Character of $S_3$

Question

I am trying to learn about the characters of a group but I think I am missing something.

Consider $S_3$. This has three elements which fix one thing, two elements which fix nothing and one element which fixes everything. So its character should be $\chi=(1,1,1,0,0,3)$ since the trace is just equal to the number of fixed elements (using the standard representation of a permutation matrix).

Now I think this is an irreducible representation, so $\langle\chi,\chi\rangle$ should be 1. But it's $\frac{1}{6}(1+1+1+9)=2$.

So is the permutation matrix representation actually reducible? Or am I misunderstanding something?

Answer 1

The permutation representation is reducible. It has a subrepresentation spanned by the vector $(1,1,1)$. Hence, the permutation representation is the direct sum of the trivial representation and a $(n-1=2)$-dimensional irreducible representation.

Answer 2

For any $S_n$, the representation $\pi$ on ${\bf C}^n$ by permuting basis vectors is a product of the trivial representation $\pi\vert\{(x,x,\ldots,x)\vert x\in{\bf C}\}$ and the faithful representation $\pi\vert V$ with $V=\{(x_1,\ldots,x_n)\vert \sum x_j=0\}$, the latter being irreducible.

Answer 3

No the permutation representation is not irreducible.

The permutation representation contains the trivial representation. $\chi_U = (1,1,1)$. Here I choose to represent characters using conjugacy classes.

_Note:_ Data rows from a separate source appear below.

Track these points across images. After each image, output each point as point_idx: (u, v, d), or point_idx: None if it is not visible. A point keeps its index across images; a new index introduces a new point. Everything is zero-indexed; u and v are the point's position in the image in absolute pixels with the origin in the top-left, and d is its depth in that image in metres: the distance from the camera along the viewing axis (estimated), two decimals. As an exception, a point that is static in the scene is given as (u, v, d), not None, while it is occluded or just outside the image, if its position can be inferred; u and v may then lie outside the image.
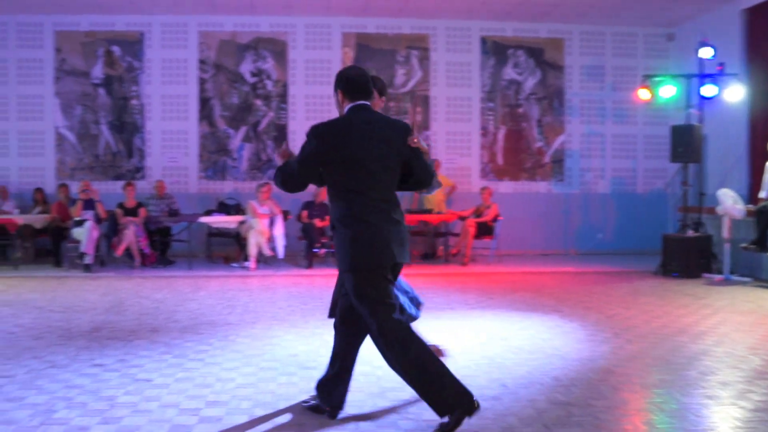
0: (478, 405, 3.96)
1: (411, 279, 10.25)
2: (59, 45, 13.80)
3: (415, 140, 4.15)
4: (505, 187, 14.24)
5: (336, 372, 4.33)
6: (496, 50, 14.24)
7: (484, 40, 14.22)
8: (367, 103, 4.19)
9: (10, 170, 13.80)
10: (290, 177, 4.15)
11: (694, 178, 12.01)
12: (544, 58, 14.30)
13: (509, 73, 14.28)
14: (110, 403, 4.54)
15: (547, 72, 14.30)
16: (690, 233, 11.16)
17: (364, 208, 4.01)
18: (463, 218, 12.75)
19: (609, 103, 14.43)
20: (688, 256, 10.87)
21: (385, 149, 4.08)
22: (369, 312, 4.03)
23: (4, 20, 13.68)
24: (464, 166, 14.21)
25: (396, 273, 4.22)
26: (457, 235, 12.91)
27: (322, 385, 4.38)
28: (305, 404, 4.46)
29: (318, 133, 4.06)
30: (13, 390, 4.83)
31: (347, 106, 4.18)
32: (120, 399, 4.64)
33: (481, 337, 6.57)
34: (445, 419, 3.92)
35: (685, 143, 11.21)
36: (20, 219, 12.08)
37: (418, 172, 4.22)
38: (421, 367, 3.96)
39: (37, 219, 12.49)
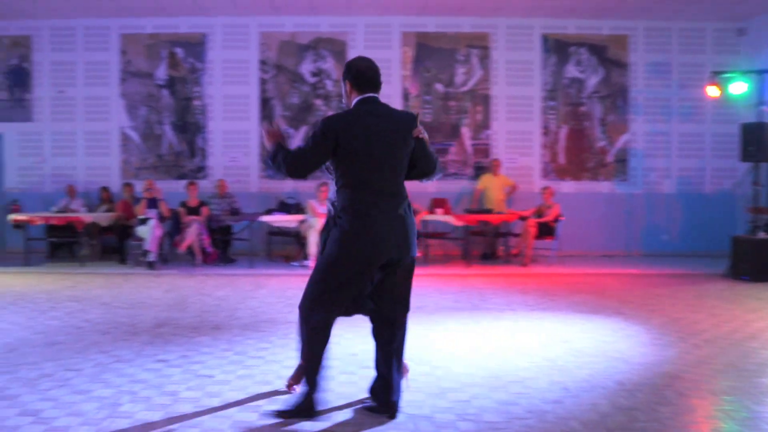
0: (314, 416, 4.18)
1: (471, 280, 10.25)
2: (124, 47, 14.06)
3: (421, 130, 4.14)
4: (567, 186, 14.04)
5: (378, 374, 4.35)
6: (557, 48, 14.04)
7: (545, 38, 14.04)
8: (376, 95, 4.19)
9: (77, 169, 14.14)
10: (296, 165, 4.10)
11: (765, 177, 11.67)
12: (607, 55, 14.05)
13: (571, 71, 14.07)
14: (173, 398, 4.62)
15: (610, 70, 14.05)
16: (761, 235, 10.82)
17: (370, 201, 4.04)
18: (523, 218, 12.61)
19: (675, 101, 14.11)
20: (759, 259, 10.52)
21: (392, 142, 4.09)
22: (316, 281, 4.19)
23: (73, 24, 14.02)
24: (525, 165, 14.05)
25: (405, 267, 4.25)
26: (517, 235, 12.76)
27: (373, 389, 4.37)
28: (365, 405, 4.43)
29: (328, 125, 4.06)
30: (81, 383, 4.95)
31: (355, 99, 4.18)
32: (183, 394, 4.71)
33: (542, 338, 6.47)
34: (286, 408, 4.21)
35: (756, 142, 10.88)
36: (87, 217, 12.33)
37: (422, 164, 4.24)
38: (306, 359, 4.21)
39: (103, 217, 12.72)
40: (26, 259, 12.18)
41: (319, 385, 4.19)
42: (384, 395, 4.28)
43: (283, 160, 4.12)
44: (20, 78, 14.18)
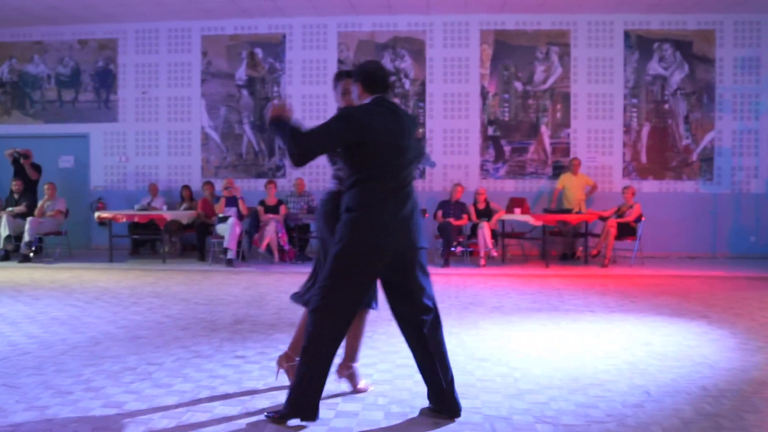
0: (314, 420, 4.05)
1: (550, 280, 10.12)
2: (205, 49, 14.32)
3: (421, 130, 4.31)
4: (649, 186, 13.71)
5: (426, 381, 4.29)
6: (640, 44, 13.72)
7: (627, 34, 13.74)
8: (386, 95, 4.23)
9: (159, 168, 14.48)
10: (312, 145, 4.00)
11: None
12: (692, 51, 13.66)
13: (654, 67, 13.73)
14: (252, 394, 4.64)
15: (695, 66, 13.67)
16: None
17: (384, 194, 4.05)
18: (603, 218, 12.40)
19: (765, 98, 13.62)
20: None
21: (404, 139, 4.15)
22: (327, 284, 4.04)
23: (157, 27, 14.38)
24: (606, 164, 13.77)
25: (415, 258, 4.17)
26: (597, 235, 12.54)
27: (429, 396, 4.31)
28: (430, 408, 4.34)
29: (353, 112, 4.07)
30: (162, 377, 5.04)
31: (366, 100, 4.21)
32: (260, 390, 4.73)
33: (623, 341, 6.29)
34: (283, 408, 4.05)
35: None
36: (168, 215, 12.56)
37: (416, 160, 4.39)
38: (309, 360, 3.99)
39: (183, 215, 12.96)
40: (110, 255, 12.50)
41: (319, 396, 4.08)
42: (439, 402, 4.22)
43: (295, 139, 4.00)
44: (106, 80, 14.61)
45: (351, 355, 4.75)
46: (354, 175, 4.11)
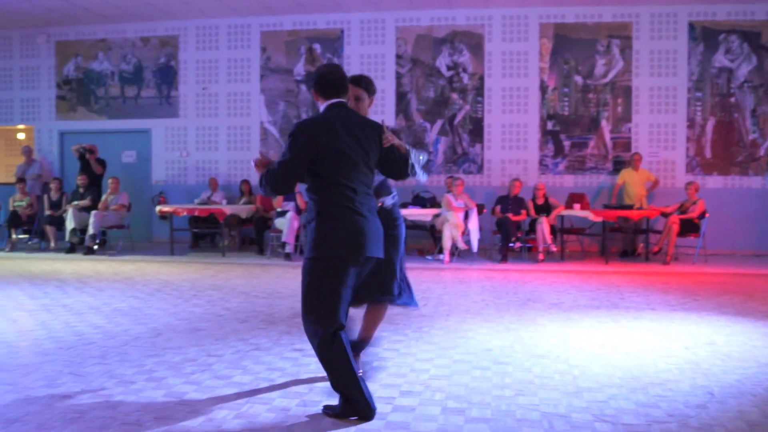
0: (372, 416, 4.07)
1: (609, 277, 9.96)
2: (264, 44, 14.45)
3: (390, 138, 4.17)
4: (714, 182, 13.40)
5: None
6: (705, 36, 13.41)
7: (692, 26, 13.43)
8: (343, 100, 4.23)
9: (219, 163, 14.68)
10: (280, 178, 4.08)
11: None
12: (761, 42, 13.29)
13: (720, 59, 13.40)
14: (309, 387, 4.68)
15: (764, 57, 13.29)
16: None
17: (349, 200, 4.05)
18: (666, 214, 12.17)
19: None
20: None
21: (364, 145, 4.12)
22: (307, 300, 4.09)
23: (216, 23, 14.55)
24: (668, 159, 13.50)
25: (367, 267, 4.24)
26: (659, 232, 12.30)
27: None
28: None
29: (304, 128, 4.08)
30: (222, 368, 5.12)
31: (323, 105, 4.22)
32: (317, 384, 4.75)
33: (685, 340, 6.13)
34: (336, 403, 4.14)
35: None
36: (228, 209, 12.69)
37: (389, 170, 4.36)
38: (334, 369, 4.06)
39: (242, 209, 13.08)
40: (171, 248, 12.72)
41: (362, 391, 4.07)
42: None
43: (267, 179, 4.12)
44: (167, 76, 14.86)
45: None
46: (316, 182, 4.12)
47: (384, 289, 4.61)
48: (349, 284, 4.11)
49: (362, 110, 4.58)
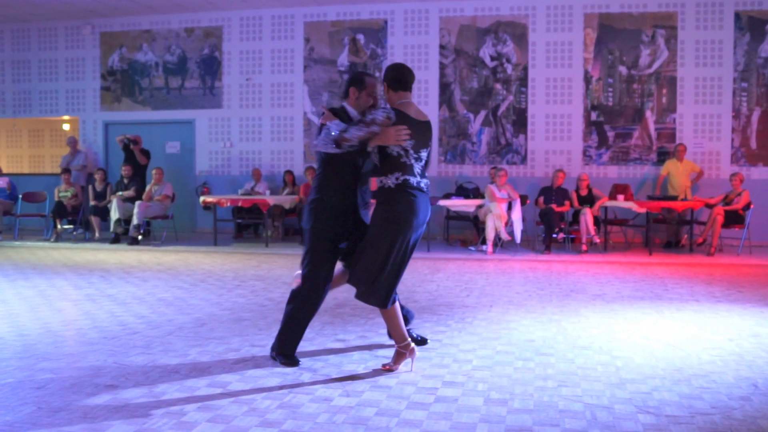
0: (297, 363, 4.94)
1: (653, 268, 9.88)
2: (308, 35, 14.49)
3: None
4: (759, 173, 13.19)
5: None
6: (751, 25, 13.18)
7: (738, 15, 13.21)
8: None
9: (262, 153, 14.75)
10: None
11: None
12: (808, 32, 13.07)
13: (767, 50, 13.17)
14: (352, 378, 4.68)
15: (811, 48, 13.08)
16: None
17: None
18: (710, 206, 12.03)
19: None
20: None
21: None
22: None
23: (260, 14, 14.62)
24: (713, 150, 13.32)
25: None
26: (703, 223, 12.15)
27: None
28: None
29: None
30: (265, 359, 5.13)
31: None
32: (360, 374, 4.78)
33: (729, 331, 6.07)
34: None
35: None
36: (271, 199, 12.68)
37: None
38: (290, 313, 4.96)
39: (286, 200, 13.11)
40: (215, 238, 12.79)
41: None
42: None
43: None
44: (211, 67, 14.96)
45: (397, 337, 4.88)
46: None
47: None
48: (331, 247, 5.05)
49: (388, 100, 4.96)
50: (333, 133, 4.67)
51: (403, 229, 4.64)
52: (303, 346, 5.45)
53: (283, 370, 4.85)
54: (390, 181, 4.68)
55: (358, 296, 4.79)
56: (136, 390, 4.39)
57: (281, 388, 4.47)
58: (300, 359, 5.00)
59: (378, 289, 4.69)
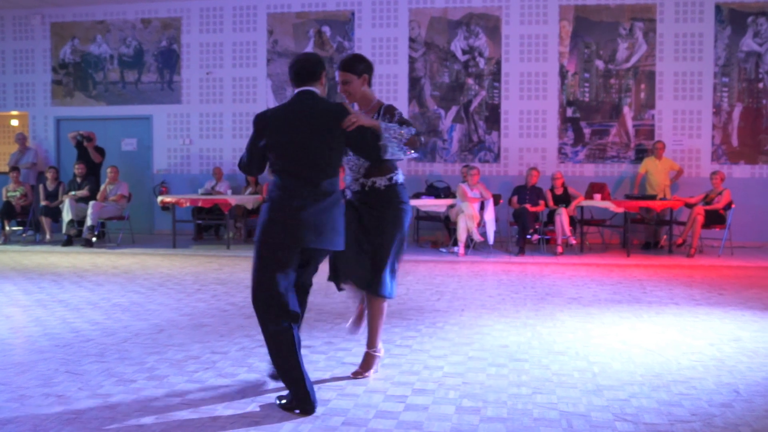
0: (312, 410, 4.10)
1: (631, 270, 9.57)
2: (271, 27, 14.09)
3: (353, 121, 4.15)
4: (740, 171, 12.93)
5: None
6: (733, 18, 12.85)
7: (719, 8, 12.88)
8: (310, 89, 4.34)
9: (224, 151, 14.44)
10: (244, 160, 4.46)
11: None
12: (791, 25, 12.76)
13: (748, 43, 12.85)
14: (318, 385, 4.55)
15: (794, 42, 12.76)
16: None
17: (289, 190, 4.19)
18: (690, 205, 11.83)
19: None
20: None
21: (312, 134, 4.22)
22: (253, 268, 4.30)
23: (221, 4, 14.26)
24: (693, 148, 13.03)
25: (314, 258, 4.40)
26: (683, 223, 11.89)
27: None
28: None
29: (256, 118, 4.37)
30: (226, 366, 5.07)
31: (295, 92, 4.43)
32: (327, 381, 4.71)
33: (709, 336, 6.01)
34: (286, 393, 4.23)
35: None
36: (233, 199, 12.40)
37: (359, 153, 4.42)
38: (272, 347, 4.21)
39: (248, 200, 12.83)
40: (173, 240, 12.50)
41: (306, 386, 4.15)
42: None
43: (240, 160, 4.56)
44: (169, 60, 14.57)
45: (369, 341, 4.78)
46: (270, 167, 4.38)
47: (369, 281, 4.69)
48: (283, 267, 4.21)
49: (354, 92, 4.64)
50: (404, 134, 4.37)
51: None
52: (264, 352, 5.28)
53: (245, 377, 4.78)
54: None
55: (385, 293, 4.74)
56: (90, 401, 4.29)
57: (243, 397, 4.40)
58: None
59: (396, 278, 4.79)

The first position is the conjugacy class corresponding to $3 = 1 + 1 + 1$ and has 1 element. The second is the conjugacy classes corresponding $3 = 2 + 1$ and contains 3 elements. The third corresponds to $3 = 3$ and contains 2 elements.

The trace of the permutation representation is the number of fixed points. So as you mentioned $\chi_P = (3, 1, 0)$. The permutation representation always contains a copy of the trivial representation spaned by $e_1 + e_2 + e_3$, where $e_1, e_2, e_3$ are the basis for the vector space of the permutation representation.

Let $U$ denote the trivial representation. Then $\chi_P = \chi_U + \chi_V$ for some representation $V$. Since $\chi_U = (1, 1, 1)$, you must have that $\chi_V = (2,0, -1)$. By taking inner product of $\chi_V$ with itself, you see that $\langle \chi_V, \chi_V \rangle = 1$. Hence $V$ is also a irreducible representation. $V$ is called the standard representation of $S_3$.

Hence, $P = U \oplus V$.